> **EXERCISE INSTRUCTIONS**: Please copy out every line in the records that contains the word "Corning", matching its case.

Records from a collection
[START]
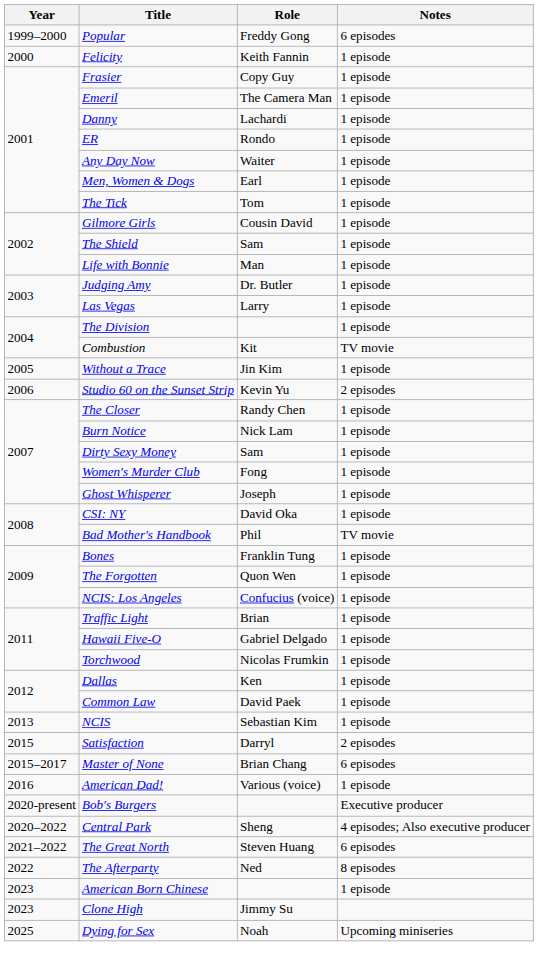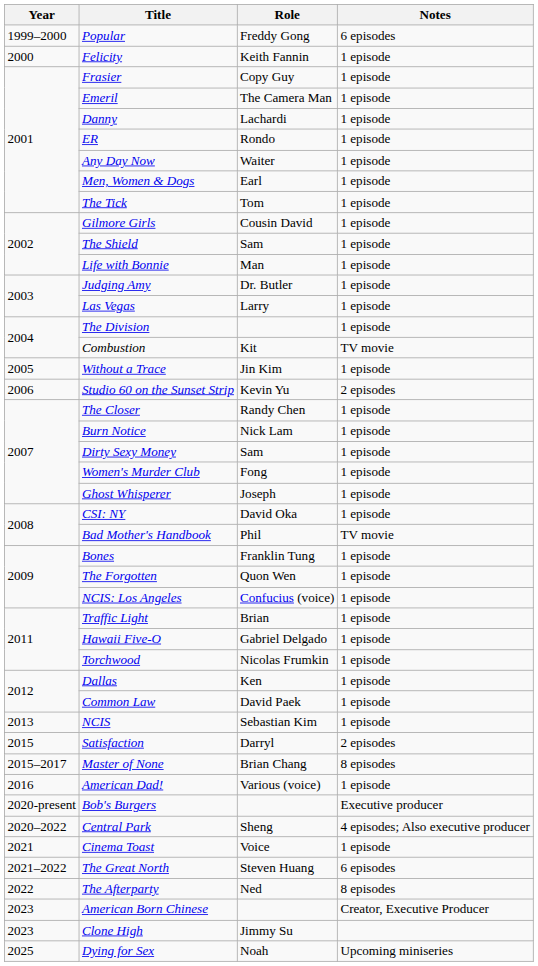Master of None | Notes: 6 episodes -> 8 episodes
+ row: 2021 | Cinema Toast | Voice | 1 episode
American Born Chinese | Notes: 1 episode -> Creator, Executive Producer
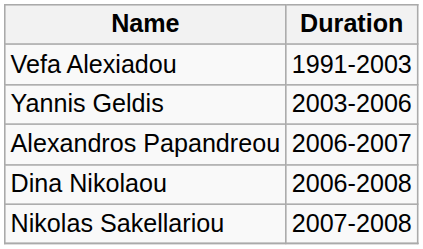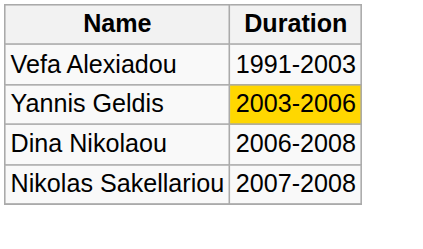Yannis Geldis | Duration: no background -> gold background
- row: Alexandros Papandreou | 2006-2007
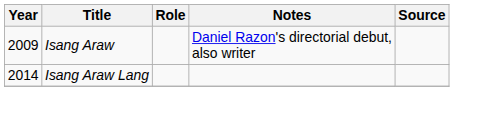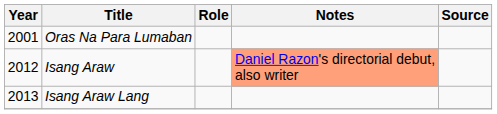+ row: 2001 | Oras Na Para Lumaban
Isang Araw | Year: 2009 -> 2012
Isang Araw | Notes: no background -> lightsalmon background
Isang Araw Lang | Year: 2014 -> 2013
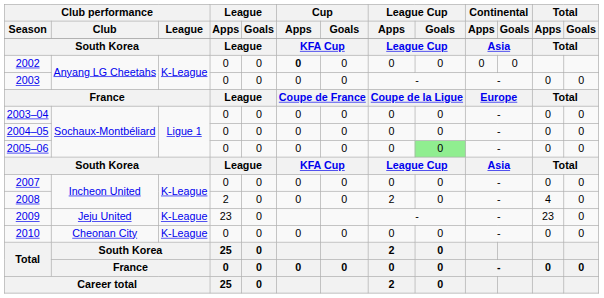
[END]
[START]
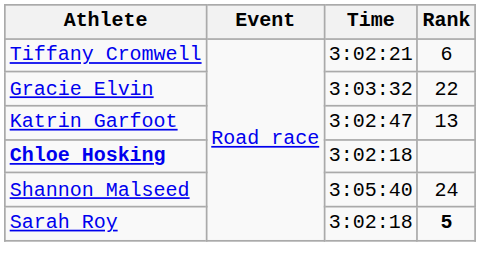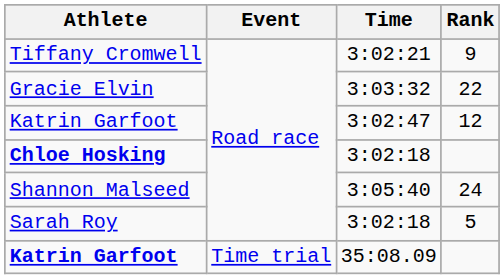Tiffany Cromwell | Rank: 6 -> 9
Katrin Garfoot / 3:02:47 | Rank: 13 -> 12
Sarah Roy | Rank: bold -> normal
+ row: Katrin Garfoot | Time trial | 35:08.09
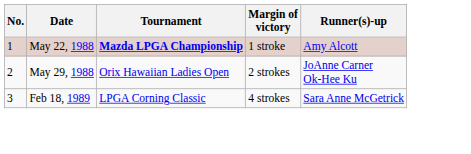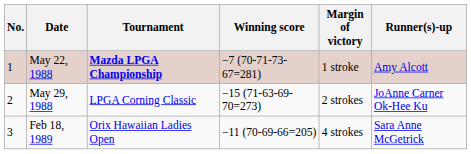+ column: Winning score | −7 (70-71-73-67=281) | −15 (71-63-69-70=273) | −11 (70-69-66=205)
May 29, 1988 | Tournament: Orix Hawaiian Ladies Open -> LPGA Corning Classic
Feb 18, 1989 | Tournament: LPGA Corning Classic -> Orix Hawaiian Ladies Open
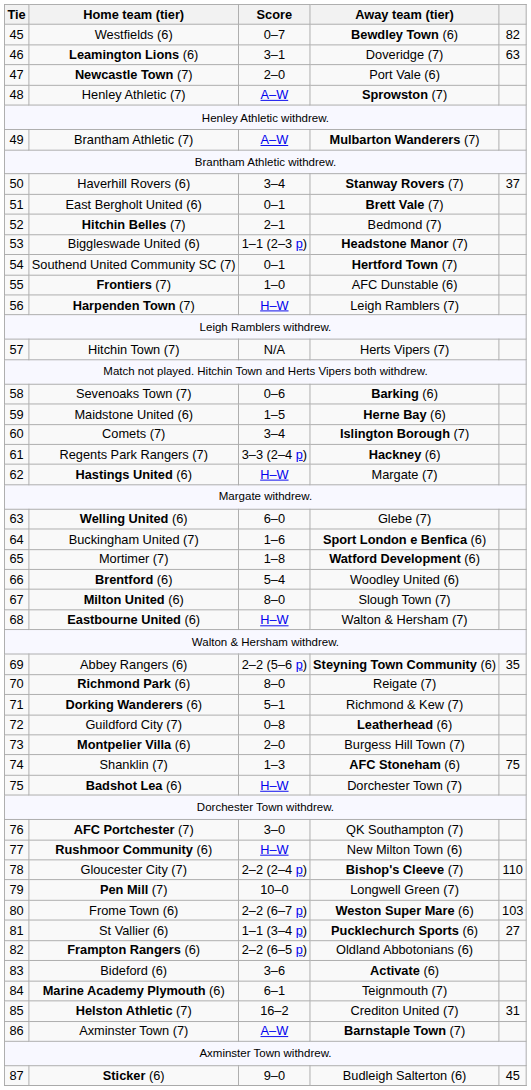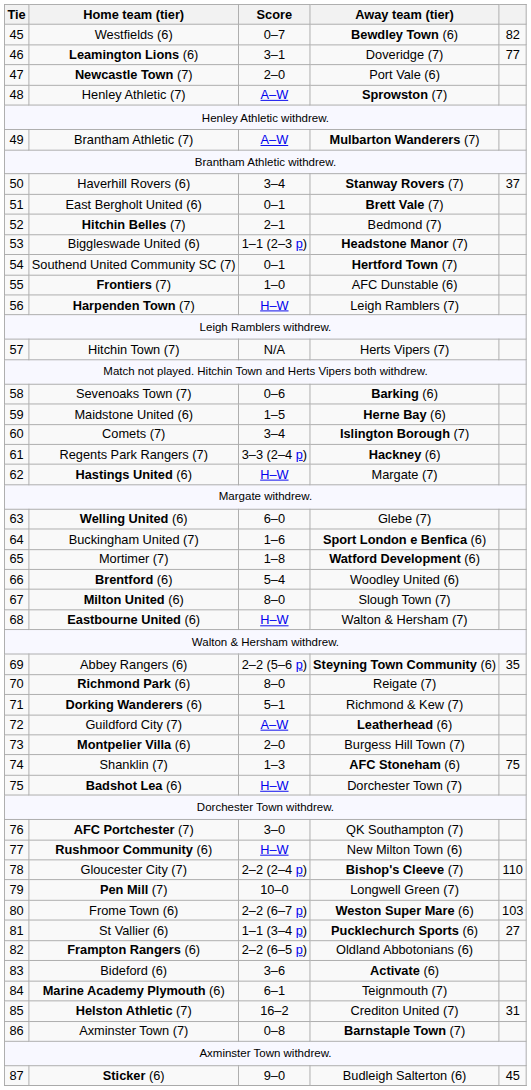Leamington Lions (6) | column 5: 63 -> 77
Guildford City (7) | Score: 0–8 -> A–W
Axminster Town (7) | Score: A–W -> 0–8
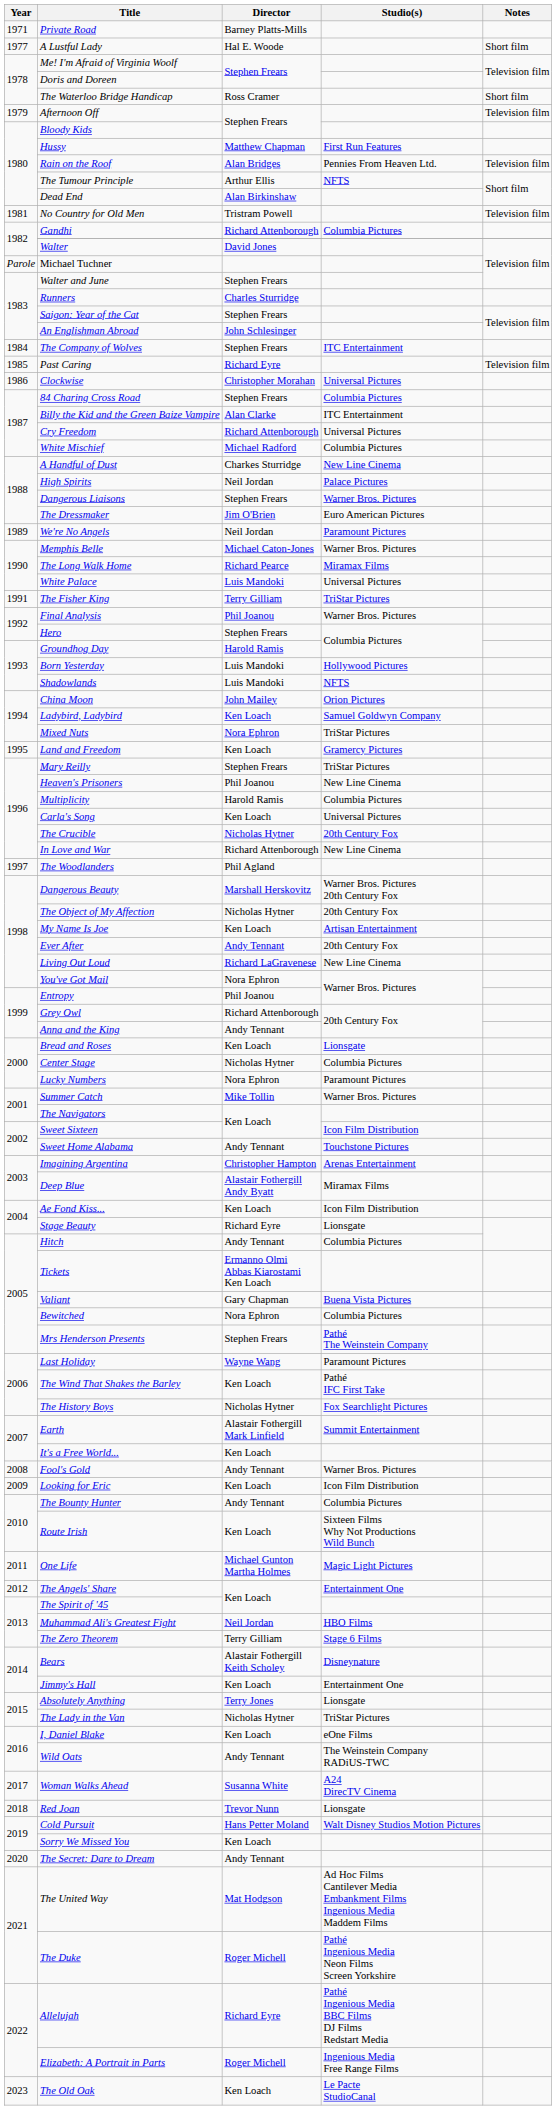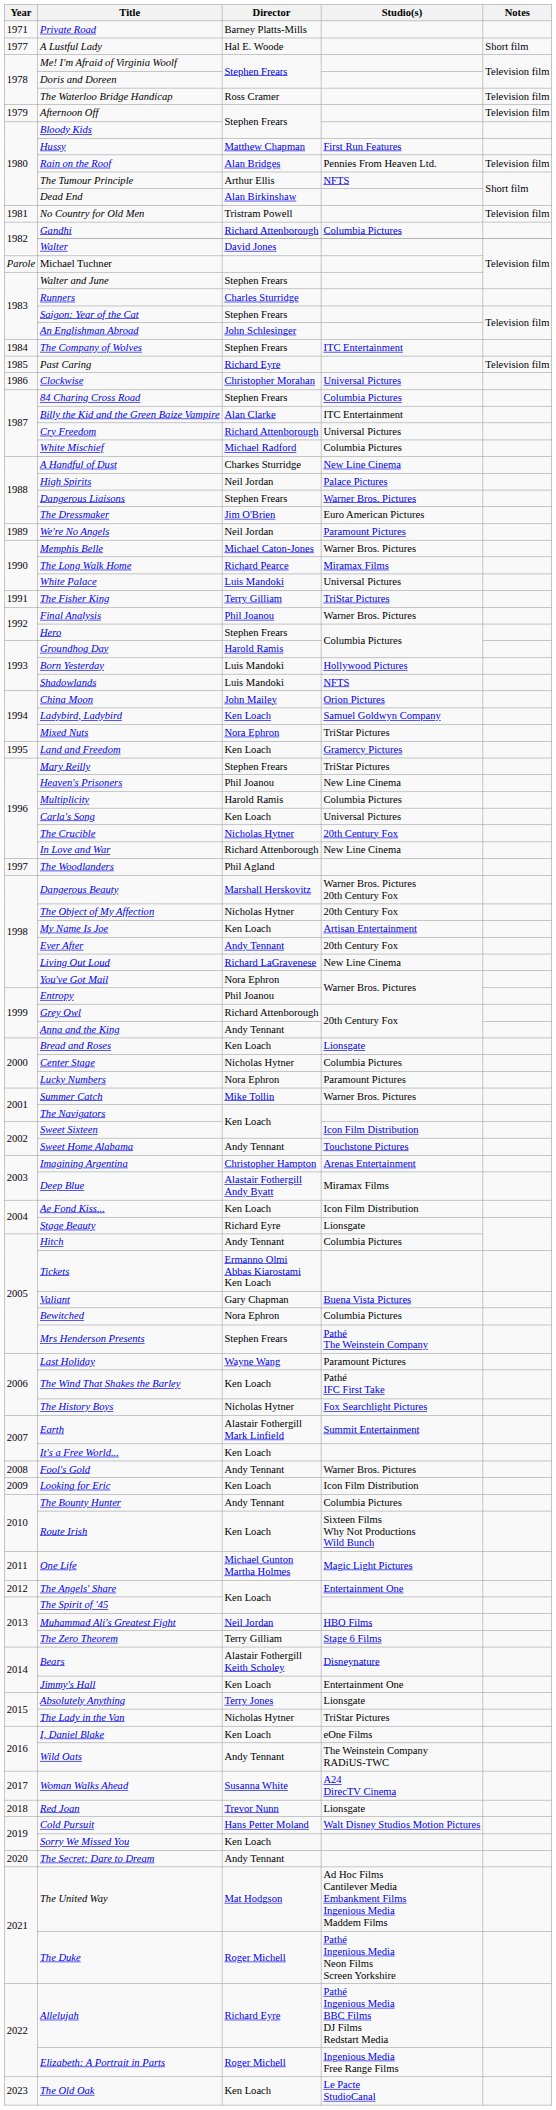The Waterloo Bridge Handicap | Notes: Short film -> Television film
[END]
> **RESULT**:
May 29, 1988 | Tournament: Orix Hawaiian Ladies Open -> LPGA Corning Classic
Feb 18, 1989 | Tournament: LPGA Corning Classic -> Orix Hawaiian Ladies Open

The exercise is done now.